Does elective sclerotherapy improve the efficacy of long-term propranolol for prevention of recurrent bleeding in patients with severe cirrhosis? A prospective multicenter, randomized trial



We conducted a prospective, multicenter, randomized trial to compare the efficacy of sclerotherapy plus propranolol with that of propranolol alone in the prevention of recurrent gastroesophageal bleeding in severely cirrhotic patients. For 2 yr (1987 to 1988) 131 patients (96% of whom were alcoholic) with Child-Pugh class B or C cirrhosis (56% were class B and 44% were class C) were randomly assigned to one of our two treatment groups after cessation of variceal bleeding, without hemostatic sclerosis, and were observed for at least 2 yr. Treatment observance was good in 89% of cases; alcohol withdrawal was observed in 62% of cases. Sclerotherapy was performed weekly with 1% polidocanol, and variceal obliteration was obtained in 83% of cases, in a mean number of four sessions. The cumulative percentages (expressed as mean ± S.D.) of recurrent bleeding at 2 yr were 42% ± 6% for propranolol plus sclerotherapy and 59% ± 6% for propranolol alone (a nonsignificant difference). Twentyeight patients from the propranolol group but only 12 patients from the propranolol-plus-sclerotherapy group had recurrent bleeding from esophageal variceal rupture (p < 0.01). The total number of blood units per patient with recurrent bleeding was slightly but not significantly more important in the propranolol group (8 ± 7) than in the propranolol-plus-sclerotherapy group (5 ± 5; p = 0.09).
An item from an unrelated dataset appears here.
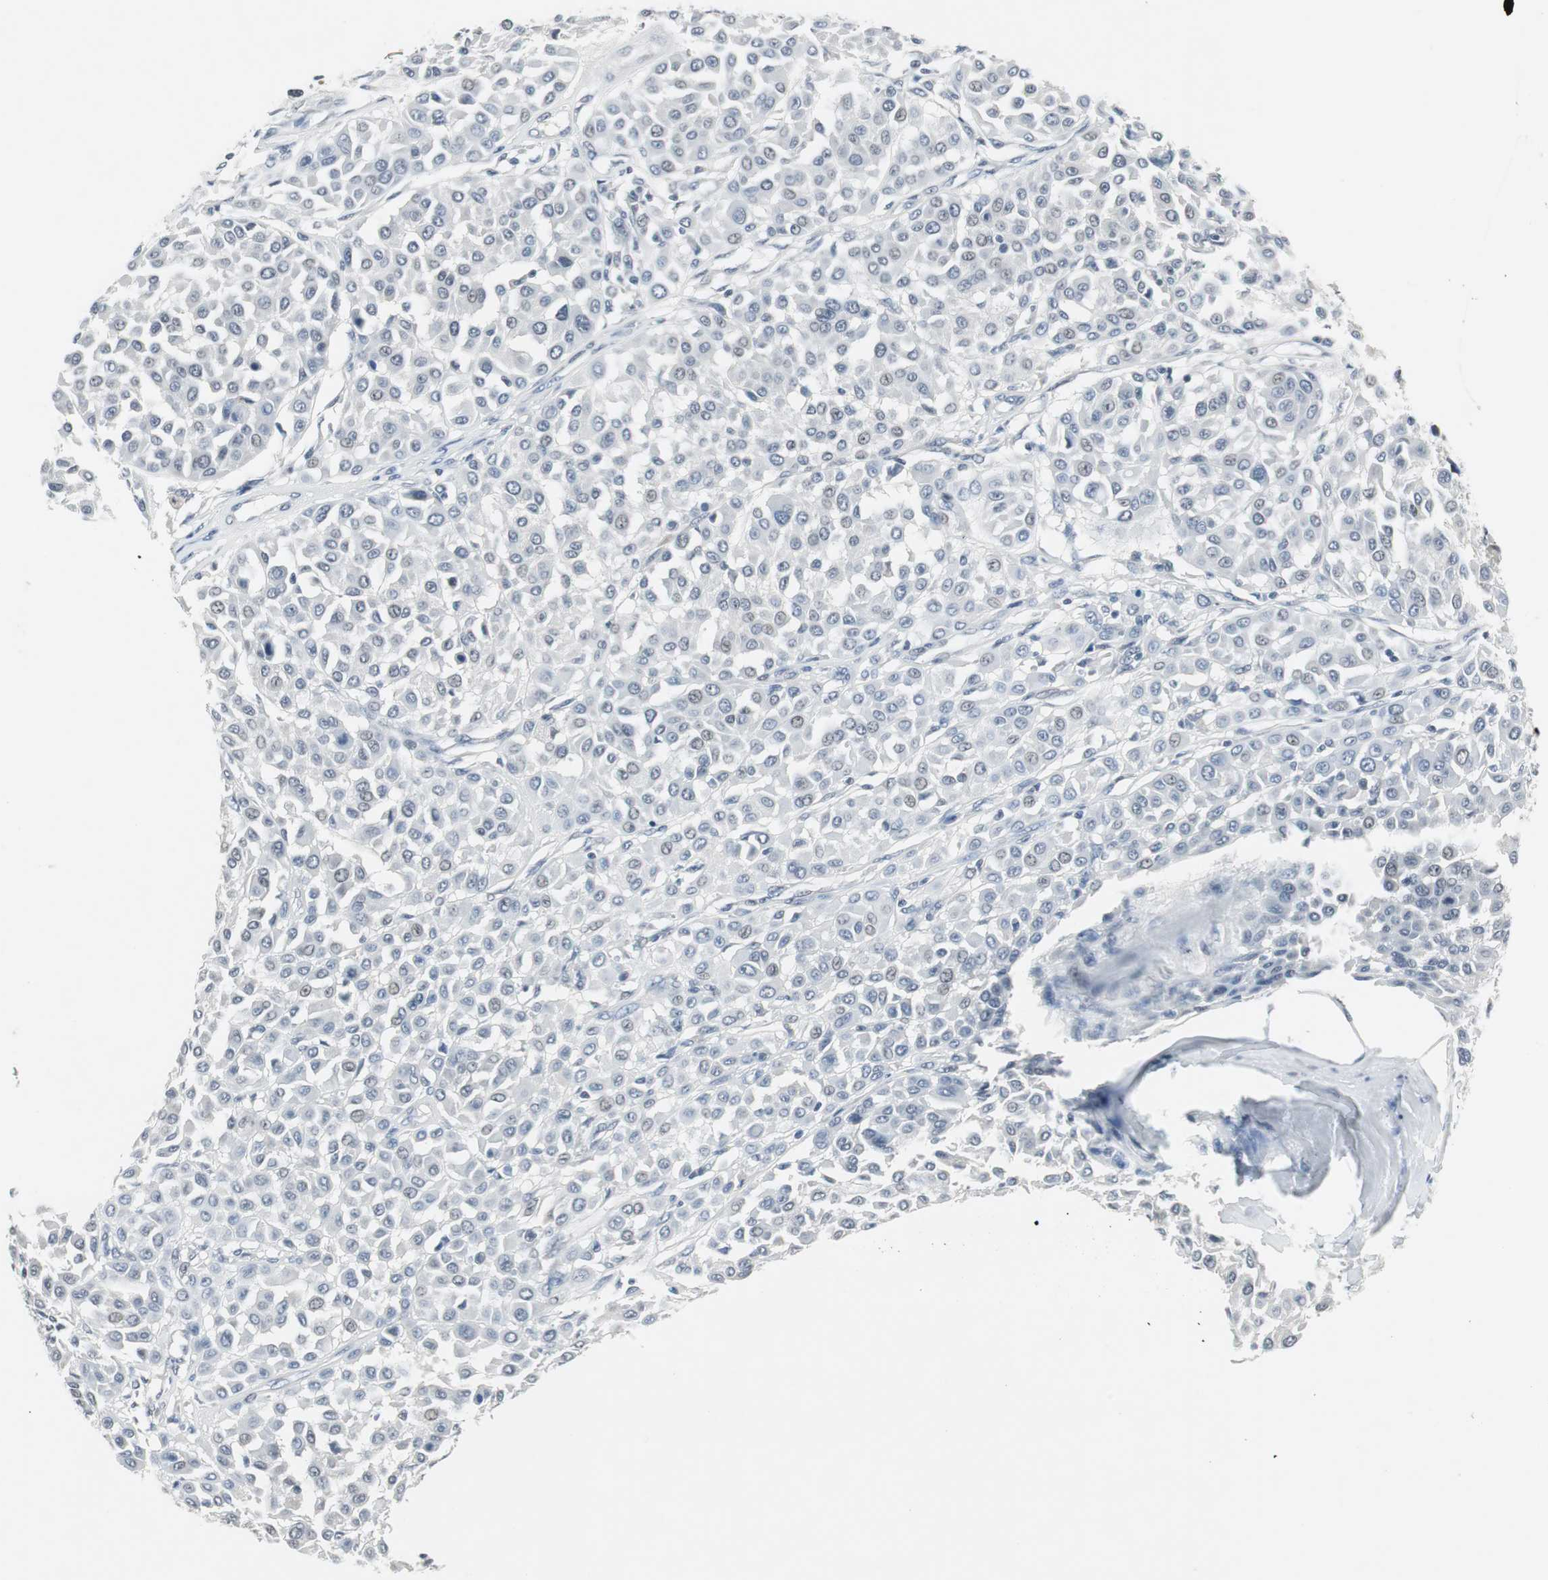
{"staining": {"intensity": "negative", "quantity": "none", "location": "none"}, "tissue": "melanoma", "cell_type": "Tumor cells", "image_type": "cancer", "snomed": [{"axis": "morphology", "description": "Malignant melanoma, Metastatic site"}, {"axis": "topography", "description": "Soft tissue"}], "caption": "DAB immunohistochemical staining of human malignant melanoma (metastatic site) demonstrates no significant staining in tumor cells.", "gene": "ELK1", "patient": {"sex": "male", "age": 41}}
There were no statistical differences in the cumulative survival rate at 2 yr (propranolol plus sclerotherapy, 74% ± 6% and propranolol alone, 64% ± 6%) or in the number of patients who died of repeat bleeding (propranolol plus sclerotherapy, 13% ± 4% and propranolol alone, 17% ± 5%). Among the surviving patients, cirrhosis improved during the follow-up; Child-Pugh classification was the following at 1 mo: 35% for class A, 50% for class B and 15% for class C and the following at 2 yr: 58% for class A, 38% for class B and 4% for class C. In conclusion, elective sclerotherapy does not significantly decrease the rate of recurrent bleeding or death in severely cirrhotic patients who are treated with propranolol and who mainly abstain from drinking alcohol. (HEPATOLOGY 1992;16:912–919.)